▶ _TASK DETAILS_:
Count every line in the data below where the word "camera" appears, then state only that count.

▶ _DATA TO USE_:

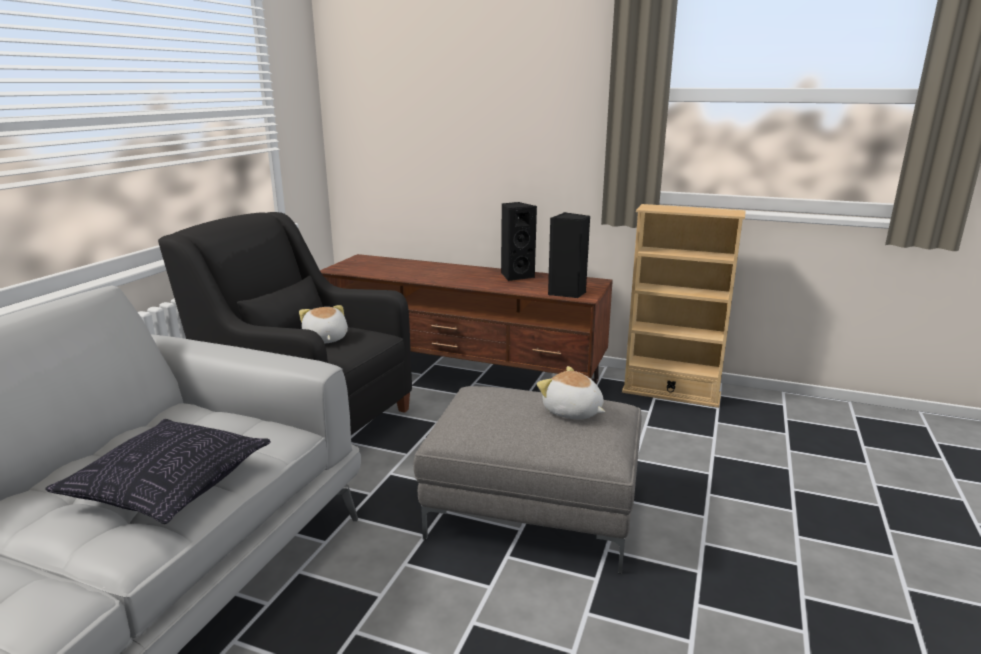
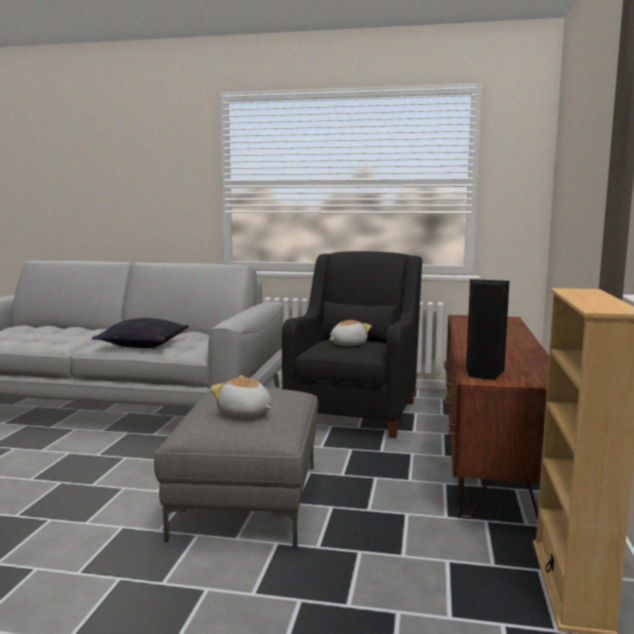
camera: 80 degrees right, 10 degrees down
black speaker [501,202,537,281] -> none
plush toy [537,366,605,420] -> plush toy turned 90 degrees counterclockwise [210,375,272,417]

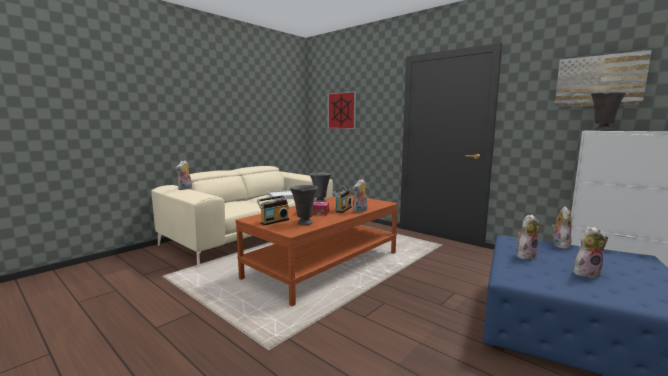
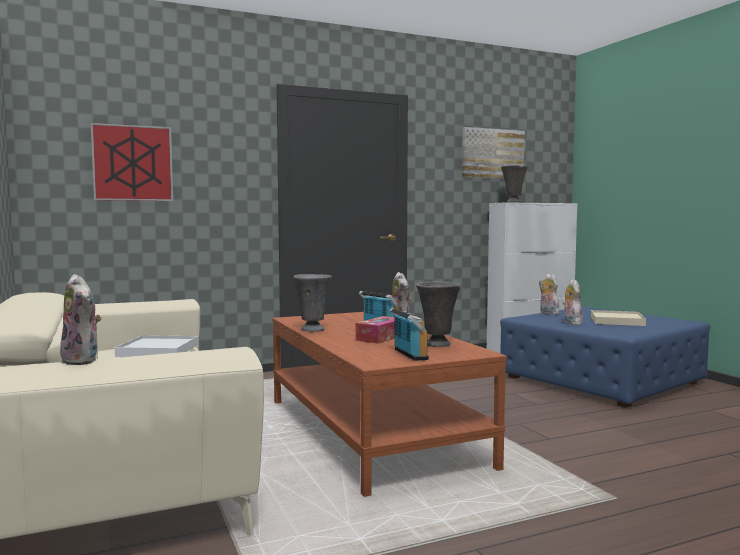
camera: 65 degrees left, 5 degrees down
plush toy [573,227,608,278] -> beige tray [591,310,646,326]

▶ _TASK ANSWER_:
2